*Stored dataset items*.
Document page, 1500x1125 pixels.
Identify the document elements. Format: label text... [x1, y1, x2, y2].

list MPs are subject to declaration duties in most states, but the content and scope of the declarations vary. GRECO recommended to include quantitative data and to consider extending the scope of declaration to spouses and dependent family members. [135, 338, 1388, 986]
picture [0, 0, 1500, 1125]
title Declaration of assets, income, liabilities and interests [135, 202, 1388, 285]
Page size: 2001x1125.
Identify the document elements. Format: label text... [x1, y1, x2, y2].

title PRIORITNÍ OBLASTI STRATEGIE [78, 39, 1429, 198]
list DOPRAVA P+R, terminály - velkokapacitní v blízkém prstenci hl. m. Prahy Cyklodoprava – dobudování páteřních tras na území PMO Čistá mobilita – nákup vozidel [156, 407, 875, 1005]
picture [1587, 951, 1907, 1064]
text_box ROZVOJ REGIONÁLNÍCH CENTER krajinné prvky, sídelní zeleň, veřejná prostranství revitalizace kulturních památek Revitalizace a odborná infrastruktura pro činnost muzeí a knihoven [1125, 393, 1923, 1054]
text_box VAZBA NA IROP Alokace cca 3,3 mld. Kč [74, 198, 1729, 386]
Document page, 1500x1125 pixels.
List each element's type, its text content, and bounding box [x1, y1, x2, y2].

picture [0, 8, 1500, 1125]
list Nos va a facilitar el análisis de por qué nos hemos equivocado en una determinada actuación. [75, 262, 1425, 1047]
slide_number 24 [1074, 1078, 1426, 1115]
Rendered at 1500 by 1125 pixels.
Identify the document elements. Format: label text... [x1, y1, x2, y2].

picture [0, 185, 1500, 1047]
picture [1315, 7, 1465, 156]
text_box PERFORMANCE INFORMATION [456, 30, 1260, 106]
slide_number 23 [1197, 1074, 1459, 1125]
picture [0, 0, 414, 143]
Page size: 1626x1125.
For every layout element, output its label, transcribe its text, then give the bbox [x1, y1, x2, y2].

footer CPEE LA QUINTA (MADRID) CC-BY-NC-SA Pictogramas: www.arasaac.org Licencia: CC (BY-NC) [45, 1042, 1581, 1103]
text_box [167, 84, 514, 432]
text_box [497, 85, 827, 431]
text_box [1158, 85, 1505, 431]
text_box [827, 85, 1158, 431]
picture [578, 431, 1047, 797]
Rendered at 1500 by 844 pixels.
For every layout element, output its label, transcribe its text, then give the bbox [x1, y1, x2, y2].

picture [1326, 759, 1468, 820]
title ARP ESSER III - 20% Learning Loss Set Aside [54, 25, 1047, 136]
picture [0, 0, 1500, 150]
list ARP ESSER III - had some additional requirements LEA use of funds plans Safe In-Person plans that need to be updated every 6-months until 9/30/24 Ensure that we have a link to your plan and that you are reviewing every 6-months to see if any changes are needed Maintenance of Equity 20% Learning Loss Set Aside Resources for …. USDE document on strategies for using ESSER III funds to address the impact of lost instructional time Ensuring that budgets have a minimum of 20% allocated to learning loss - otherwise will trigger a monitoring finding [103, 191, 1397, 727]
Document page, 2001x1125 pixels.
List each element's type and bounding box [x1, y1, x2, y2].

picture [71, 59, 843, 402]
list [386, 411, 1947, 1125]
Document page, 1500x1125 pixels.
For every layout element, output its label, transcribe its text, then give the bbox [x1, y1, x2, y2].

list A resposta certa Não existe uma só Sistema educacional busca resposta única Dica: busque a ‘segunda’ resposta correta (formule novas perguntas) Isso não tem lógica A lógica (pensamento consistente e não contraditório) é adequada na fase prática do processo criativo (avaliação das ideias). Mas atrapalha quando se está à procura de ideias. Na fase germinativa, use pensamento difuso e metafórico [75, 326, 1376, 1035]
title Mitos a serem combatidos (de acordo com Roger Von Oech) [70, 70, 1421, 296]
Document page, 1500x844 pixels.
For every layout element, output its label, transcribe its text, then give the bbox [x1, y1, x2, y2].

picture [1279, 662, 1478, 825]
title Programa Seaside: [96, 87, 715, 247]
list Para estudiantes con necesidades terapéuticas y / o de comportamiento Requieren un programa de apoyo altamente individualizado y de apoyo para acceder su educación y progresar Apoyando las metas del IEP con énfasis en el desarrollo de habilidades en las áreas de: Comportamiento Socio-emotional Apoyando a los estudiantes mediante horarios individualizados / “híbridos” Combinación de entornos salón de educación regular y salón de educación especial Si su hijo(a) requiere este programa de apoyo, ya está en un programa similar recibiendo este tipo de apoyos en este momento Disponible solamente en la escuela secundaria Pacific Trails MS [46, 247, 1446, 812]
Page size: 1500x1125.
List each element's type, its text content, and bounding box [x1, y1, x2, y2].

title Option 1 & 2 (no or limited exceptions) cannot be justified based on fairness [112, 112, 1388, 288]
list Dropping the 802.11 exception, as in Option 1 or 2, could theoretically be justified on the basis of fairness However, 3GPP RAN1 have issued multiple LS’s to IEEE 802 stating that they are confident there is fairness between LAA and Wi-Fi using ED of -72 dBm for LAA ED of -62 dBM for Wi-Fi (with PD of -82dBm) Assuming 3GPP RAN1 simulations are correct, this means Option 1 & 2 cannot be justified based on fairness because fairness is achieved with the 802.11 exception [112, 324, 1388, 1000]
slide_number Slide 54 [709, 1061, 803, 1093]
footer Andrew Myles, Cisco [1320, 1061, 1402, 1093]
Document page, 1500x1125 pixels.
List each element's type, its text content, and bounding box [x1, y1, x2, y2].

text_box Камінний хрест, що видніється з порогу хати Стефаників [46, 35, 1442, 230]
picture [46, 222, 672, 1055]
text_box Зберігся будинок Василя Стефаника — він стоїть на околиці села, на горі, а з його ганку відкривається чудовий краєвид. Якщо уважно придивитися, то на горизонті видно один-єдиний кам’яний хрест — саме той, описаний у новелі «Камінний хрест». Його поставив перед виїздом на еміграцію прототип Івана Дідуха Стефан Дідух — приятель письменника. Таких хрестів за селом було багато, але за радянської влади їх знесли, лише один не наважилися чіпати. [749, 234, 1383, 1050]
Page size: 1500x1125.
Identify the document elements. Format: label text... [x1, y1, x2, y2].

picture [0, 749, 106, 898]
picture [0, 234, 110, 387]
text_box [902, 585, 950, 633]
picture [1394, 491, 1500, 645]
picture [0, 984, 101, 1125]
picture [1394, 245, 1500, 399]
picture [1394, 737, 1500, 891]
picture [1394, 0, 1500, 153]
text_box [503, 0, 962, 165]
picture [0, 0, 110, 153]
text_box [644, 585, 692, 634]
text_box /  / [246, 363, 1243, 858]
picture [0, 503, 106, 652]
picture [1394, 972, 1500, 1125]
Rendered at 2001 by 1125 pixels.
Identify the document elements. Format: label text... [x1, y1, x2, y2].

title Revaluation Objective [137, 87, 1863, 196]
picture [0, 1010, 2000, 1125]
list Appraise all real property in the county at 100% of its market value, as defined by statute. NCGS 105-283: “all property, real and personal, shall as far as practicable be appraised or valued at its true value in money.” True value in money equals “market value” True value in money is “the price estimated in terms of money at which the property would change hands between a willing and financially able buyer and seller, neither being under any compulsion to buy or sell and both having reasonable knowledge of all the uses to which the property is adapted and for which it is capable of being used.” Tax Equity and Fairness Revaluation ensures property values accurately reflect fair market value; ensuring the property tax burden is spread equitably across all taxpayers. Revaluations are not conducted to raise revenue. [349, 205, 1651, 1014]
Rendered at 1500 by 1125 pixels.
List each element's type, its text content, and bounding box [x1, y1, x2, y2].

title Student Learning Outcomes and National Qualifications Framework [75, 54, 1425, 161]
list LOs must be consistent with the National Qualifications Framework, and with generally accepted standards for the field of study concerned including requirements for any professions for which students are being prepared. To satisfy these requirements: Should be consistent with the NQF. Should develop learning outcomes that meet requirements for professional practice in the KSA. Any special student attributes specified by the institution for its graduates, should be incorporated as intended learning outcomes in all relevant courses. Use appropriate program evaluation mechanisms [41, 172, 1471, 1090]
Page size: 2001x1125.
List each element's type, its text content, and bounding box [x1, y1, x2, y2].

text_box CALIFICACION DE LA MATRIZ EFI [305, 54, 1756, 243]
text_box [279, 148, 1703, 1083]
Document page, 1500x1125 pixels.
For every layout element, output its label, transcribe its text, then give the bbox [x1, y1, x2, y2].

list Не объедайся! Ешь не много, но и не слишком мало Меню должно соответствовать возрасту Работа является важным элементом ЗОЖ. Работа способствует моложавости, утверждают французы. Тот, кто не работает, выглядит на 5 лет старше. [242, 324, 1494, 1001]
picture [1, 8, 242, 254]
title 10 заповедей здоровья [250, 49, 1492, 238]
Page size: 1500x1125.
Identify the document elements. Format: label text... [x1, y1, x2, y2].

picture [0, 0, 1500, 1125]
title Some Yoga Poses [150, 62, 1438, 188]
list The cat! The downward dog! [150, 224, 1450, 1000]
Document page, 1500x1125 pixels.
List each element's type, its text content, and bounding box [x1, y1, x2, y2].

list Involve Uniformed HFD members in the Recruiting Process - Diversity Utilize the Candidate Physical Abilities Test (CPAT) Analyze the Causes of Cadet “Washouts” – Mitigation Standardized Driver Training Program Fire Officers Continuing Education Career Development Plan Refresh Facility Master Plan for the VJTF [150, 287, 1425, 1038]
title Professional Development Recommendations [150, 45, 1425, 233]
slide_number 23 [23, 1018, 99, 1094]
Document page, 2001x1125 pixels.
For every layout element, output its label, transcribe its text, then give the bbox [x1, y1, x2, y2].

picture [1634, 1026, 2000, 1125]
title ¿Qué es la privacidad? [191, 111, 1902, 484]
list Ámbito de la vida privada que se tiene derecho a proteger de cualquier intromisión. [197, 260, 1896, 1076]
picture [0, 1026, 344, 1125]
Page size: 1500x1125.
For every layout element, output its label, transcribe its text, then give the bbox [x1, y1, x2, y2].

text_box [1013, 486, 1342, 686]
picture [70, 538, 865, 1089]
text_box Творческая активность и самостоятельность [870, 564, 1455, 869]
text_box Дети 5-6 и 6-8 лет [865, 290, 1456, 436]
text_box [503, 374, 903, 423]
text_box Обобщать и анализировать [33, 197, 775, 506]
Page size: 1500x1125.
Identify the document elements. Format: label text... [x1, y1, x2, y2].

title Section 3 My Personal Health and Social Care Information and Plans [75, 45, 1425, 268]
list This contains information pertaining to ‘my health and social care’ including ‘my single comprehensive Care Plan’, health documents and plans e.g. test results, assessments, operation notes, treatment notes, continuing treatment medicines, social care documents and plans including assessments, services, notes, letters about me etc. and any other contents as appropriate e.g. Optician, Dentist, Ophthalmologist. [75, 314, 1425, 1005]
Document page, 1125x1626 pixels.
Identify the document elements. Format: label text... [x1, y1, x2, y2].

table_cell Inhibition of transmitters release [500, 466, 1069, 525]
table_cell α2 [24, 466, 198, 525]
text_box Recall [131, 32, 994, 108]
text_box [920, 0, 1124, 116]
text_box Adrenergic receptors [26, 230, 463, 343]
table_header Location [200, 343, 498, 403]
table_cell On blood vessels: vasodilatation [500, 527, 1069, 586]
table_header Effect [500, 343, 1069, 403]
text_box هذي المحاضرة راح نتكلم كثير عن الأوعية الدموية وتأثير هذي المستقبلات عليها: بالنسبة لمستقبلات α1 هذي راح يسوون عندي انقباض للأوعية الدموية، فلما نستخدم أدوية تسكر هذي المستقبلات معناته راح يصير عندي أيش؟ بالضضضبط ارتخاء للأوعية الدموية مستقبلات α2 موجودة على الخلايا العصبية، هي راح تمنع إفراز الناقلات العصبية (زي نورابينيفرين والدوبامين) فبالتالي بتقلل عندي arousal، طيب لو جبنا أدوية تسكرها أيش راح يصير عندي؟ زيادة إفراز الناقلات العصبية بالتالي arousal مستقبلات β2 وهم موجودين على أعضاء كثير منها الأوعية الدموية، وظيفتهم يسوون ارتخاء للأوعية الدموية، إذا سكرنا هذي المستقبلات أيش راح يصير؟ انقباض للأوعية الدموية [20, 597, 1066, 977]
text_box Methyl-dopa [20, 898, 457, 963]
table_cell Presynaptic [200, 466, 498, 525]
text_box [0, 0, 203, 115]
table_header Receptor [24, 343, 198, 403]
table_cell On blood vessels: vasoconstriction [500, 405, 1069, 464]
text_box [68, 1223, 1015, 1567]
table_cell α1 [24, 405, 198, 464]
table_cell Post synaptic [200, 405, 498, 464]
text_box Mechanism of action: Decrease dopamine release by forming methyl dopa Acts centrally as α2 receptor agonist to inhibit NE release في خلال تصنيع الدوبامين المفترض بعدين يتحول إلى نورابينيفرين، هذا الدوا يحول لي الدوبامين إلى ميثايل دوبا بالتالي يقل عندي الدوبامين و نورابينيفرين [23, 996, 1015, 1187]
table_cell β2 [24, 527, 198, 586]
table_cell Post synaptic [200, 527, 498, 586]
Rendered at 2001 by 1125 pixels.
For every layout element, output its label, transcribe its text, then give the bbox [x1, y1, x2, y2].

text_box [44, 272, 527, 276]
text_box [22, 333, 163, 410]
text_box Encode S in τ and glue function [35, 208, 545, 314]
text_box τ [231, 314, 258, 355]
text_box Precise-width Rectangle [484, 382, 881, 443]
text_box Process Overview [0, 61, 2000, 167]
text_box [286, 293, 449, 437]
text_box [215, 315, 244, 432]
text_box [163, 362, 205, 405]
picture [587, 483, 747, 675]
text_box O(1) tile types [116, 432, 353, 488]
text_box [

*Your instructions*. Look back at the entries above and repeat, unchanged, every line from the line holding "text_box [497, 85, 827, 431]" through the line holding "Rendered at 1500 by 844 pixels.".

*Your response*.
text_box [497, 85, 827, 431]
text_box [1158, 85, 1505, 431]
text_box [827, 85, 1158, 431]
picture [578, 431, 1047, 797]
Rendered at 1500 by 844 pixels.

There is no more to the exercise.